Wednesday, October 05, 2005

Ten Years Ago Today #2

Just after lunch, TechnoDad and I went to meet A. All the way there, I repeated this mantra to myself "Do not focus on the baby. Do not focus on the baby."
We walked into the hospital room and A and her birthmom (let's call her Z) were lying in bed on their sides facing each other. Z rolled over onto her back and said "I watch her so much she's gonna think she's a TV show." (And indeed, A has preserved her love of an audience lo, these ten years.) I talked to Z, asked her about the birth ("It HURT."), gave her the gift we'd brought. Finally, and I am so pleased that it went this way, Z asked "Do you want to see her?" I was so determined not to act like A was our baby at that point. She wasn't, not yet, and Z was in charge and important (and is still so important - how could she not be? She changed my life.) and I was very determined not to do anything that would make her feel like we didn't think that. I am so happy that I waited until Z offered her to us.
So I held my girl and she started to fuss and Z said "It's about time for her to eat, let me show you how to feed her." and I stood there listening and nodding, me, who had bottle fed literally hundreds of bottles to babies of beloved friends in an attempt to get through thirteen childless years whole, I stood there and listened and let her tell me what to do. And I'm thankful for that too. Sometimes I think there's no right way to be the prospective adoptive parents in a hospital room with a woman and her newborn, but I do know there are lots of wrong ways to be there.
So I fed her and burped her and gave her back to her mother, and the social worker showed up and Z introduced us and then asked the Social Worker "So where are those papers you want me to sign?" and the Social Worker looked rather pointedly at us and said "We can get to that in a minute." So we took the hint.
In the elevator on the way down, TechnoDad could not stop beaming, and I couldn't stop crying. "It seems so soon to love her this much", I said. And I stood there sobbing and he stood there beaming, and a lovely old couple got on on the floor below and looked at me and then at GrinningFool and then at me and then at ChortlingMan and we were both too much in the grip of our emotions to explain anything. (They're still confused, wherever they are. Or maybe one of them is a writer and has written a much more interesting back story.)

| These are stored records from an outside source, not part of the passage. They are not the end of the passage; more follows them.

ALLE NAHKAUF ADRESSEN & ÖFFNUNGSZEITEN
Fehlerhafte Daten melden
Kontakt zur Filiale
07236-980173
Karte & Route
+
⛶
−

Sometime that evening, TechnoDad snuck back from running an unspecified errand and decorated the nursery with a brand new rocking chair and twelve bright red roses. I spent the rest of the day wandering aimlessly about my house, unable to sit still, unable to believe it might actually finally be over. That our happy ending might actually be less than twenty-four hours away.

6 comments:

ccap'sboy said...

Great story Sue. It brought tears to my eyes.

And yes, it is possible to love something so much so quickly. I am finding that out more and more every day.

ccap said...

And for all those years of waiting you, more than anyone else I know, deserved to have a happy ending.

Accidental Poet said...

Thanks, CCAP. You too, honey.

Heather said...

Thanks for writing that. I love the picture of TechnoDad grinning in the elevator :-)

I've always been glad I got to experience Day 10 with B, but I didn't get to experience any of that with A so I love reading about it. (Oh, except Day 11 when you drove wildly across the prairies to show her off to the family :-)

violet said...

Sue, this is so moving. I don't know...I think more people should read it. You should submit it to one of those 'Chicken soup' collections or something.

How about the "Miracles of Motherhood: Prayers and Poems for a New Mother" - a June Cotner thing. Guidelines say "short prose pieces can be submitted." It's listed on the Inscribe website here.

Anonymous said...

there's a contentment in reading the satisfaction of another, especially when i have been privvy to some of the prologue. i'm grateful you invited me in.